When my problems were finally diagnosed, a doctor found I'd lost two inches of muscle in my left leg because of the way I'd been walking in a subconscious attempt to cope with the constant agony. Along with specific physio exercises, proper therapeutic massage really helped me get back to relative normality and maintenance sessions are invaluable to my wellbeing.

Sometimes I want a more basic muscle-smashing approach, sometimes a proper physio massage, sometimes I indulge myself with a five-star spa experience and sometimes I'm happy with a quick 20 minute rubdown sat in a chair.

Whichever I choose I always feel so much better afterwards, even if it was uncomfortable during the treatment (the stretching, bending and being physically walked on during a Thai massage is not for the faint-hearted) but I would give anything to be able to afford an hour-long massage every single week.
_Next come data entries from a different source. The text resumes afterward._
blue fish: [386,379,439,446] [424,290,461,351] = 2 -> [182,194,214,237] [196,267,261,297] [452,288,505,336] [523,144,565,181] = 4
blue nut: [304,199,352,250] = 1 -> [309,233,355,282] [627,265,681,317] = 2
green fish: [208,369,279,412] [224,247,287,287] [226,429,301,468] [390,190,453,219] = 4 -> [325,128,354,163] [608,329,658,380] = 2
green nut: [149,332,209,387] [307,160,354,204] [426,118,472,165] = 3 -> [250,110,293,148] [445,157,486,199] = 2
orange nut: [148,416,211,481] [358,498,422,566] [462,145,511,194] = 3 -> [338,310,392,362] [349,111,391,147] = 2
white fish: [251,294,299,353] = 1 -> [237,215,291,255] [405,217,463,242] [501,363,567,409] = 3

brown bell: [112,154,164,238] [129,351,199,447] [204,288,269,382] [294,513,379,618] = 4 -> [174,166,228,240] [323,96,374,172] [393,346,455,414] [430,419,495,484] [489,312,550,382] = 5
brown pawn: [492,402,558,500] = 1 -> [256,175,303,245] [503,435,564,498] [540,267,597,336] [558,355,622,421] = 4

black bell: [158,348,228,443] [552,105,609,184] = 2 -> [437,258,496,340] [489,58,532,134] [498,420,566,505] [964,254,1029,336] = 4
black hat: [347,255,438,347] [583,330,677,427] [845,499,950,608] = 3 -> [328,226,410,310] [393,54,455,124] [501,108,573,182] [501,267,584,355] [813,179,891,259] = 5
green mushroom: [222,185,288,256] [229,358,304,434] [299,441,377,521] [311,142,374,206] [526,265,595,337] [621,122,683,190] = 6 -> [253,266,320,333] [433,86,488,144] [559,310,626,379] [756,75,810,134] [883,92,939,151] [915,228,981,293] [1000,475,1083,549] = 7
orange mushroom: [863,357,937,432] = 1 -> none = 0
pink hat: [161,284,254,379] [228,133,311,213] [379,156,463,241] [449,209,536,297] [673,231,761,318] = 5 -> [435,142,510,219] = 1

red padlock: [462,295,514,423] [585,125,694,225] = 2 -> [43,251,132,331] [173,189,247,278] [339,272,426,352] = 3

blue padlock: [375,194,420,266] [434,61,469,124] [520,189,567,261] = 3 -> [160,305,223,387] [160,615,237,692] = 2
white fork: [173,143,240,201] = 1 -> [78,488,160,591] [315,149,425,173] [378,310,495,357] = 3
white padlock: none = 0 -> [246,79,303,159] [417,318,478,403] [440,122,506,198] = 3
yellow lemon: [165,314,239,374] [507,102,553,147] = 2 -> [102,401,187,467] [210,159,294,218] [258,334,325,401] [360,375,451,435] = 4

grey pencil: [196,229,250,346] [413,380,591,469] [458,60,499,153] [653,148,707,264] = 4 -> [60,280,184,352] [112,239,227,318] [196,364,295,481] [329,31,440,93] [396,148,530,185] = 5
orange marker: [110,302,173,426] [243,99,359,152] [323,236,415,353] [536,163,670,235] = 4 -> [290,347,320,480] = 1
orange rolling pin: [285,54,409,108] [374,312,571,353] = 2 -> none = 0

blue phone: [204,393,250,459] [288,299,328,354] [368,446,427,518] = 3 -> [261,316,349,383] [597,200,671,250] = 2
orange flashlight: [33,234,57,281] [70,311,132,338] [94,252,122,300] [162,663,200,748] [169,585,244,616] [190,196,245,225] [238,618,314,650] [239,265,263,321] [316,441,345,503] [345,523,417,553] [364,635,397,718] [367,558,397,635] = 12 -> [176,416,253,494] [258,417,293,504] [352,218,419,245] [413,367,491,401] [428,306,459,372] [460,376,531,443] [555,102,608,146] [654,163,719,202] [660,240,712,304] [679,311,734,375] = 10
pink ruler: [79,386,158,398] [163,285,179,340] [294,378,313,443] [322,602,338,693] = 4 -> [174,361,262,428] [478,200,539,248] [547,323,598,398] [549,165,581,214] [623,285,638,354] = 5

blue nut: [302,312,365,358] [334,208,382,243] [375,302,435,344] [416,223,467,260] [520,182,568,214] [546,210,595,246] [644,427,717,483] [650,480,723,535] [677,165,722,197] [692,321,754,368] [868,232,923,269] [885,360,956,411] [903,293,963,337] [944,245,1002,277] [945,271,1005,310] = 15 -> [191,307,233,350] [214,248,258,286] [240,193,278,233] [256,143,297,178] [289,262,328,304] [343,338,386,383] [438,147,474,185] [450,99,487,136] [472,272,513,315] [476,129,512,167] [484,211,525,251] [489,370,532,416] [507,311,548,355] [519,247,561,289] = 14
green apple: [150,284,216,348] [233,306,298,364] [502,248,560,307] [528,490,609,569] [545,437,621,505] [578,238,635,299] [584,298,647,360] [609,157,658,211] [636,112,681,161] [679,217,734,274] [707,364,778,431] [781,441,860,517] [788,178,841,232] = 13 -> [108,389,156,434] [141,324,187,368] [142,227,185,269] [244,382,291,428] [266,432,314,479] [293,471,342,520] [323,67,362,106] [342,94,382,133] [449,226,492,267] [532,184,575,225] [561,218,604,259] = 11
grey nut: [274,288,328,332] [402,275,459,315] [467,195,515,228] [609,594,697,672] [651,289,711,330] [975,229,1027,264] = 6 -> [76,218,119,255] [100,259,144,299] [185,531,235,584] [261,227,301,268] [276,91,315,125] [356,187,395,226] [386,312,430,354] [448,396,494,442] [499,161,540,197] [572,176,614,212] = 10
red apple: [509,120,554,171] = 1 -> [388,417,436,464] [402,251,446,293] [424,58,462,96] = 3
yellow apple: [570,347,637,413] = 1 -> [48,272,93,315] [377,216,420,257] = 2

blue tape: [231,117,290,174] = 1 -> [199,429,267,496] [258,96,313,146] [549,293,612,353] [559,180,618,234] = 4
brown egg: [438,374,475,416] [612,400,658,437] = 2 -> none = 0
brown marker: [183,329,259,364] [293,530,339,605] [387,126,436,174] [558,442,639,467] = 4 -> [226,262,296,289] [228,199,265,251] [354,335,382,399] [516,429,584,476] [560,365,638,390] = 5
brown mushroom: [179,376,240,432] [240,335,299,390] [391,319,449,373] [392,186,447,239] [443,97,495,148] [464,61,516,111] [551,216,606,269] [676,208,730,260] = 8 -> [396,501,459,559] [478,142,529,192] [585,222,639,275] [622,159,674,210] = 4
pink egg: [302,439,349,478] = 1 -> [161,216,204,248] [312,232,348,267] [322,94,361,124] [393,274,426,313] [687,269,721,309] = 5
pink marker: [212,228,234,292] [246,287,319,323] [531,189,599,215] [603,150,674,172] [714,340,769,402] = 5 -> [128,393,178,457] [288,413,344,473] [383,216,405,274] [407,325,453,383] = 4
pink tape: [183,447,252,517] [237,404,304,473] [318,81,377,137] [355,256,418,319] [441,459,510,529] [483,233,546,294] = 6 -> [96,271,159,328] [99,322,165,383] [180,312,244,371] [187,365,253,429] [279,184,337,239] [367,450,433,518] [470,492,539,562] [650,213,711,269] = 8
Even if you don't have rock-hard shoulders, a bunched-up back, frozen-ass arms and a body that needs ironing, anyone can truly benefit from massage. As I hobble off into 2013, I can't stress enough if you really want someone you love to have a happy Christmas, or a brilliant New Year, treat them to a proper session. Not only will they love you for it, they will feel utterly brilliant after.


Wokingham Complementary Therapies -

The wonderful Karen and Sue visit the offices of The Huffington Post UK to give us vital in-chair massages once a fortnight to fight the after-effects of laptop abuse. They're lifesavers.

London Thai Therapy, Marylebone -

The lovely Yanapat has truly magic hands and I can't recommend her Thai massage enough - though any permutation she prescribes (sport, hot stone, etc or a personally-tailored mix) will sort you right out. My new favourite regular haunt.

Thai Square Spa, Covent Garden -

The best spa massage I have had in sometime in stunningly beautiful surroundings. Book here and you get some delicious tea and a heavenly footbath ceremony as part of the session. Plus they have some amazingly cheap deals for Christmas and the New Year despite its five-star services - this gorgeous place provides massage luxury.

Mac's, Maida Vale (with another branch in Primrose Hill) -

Another regular place for me, their holistic aromatherapy or La Stone deep tissue massage is brilliant - and you get a glass of fizz after to properly relax. Really wonderful.

APPI, Kilburn (with branches in Hampstead and Wimbledon) -

The best sports and physio massage in town (company co-founder Glenn Withers sorted out some of Team GB at the Olympics) but it WILL hurt! Ask for Tegan too if you can - she's incredible.

Relax, Brewer Street, Soho (another branch in Covent Garden) -

Great place to just pop in for even just 10 minutes (or up to 45 mins) if you need to unwind in a hurry with an acupressure chair massage. Full body massages and a range of treatments (Swedish, La Stone for an hour or more are also topnotch but need booking in advance.) I've been going for years and I love it.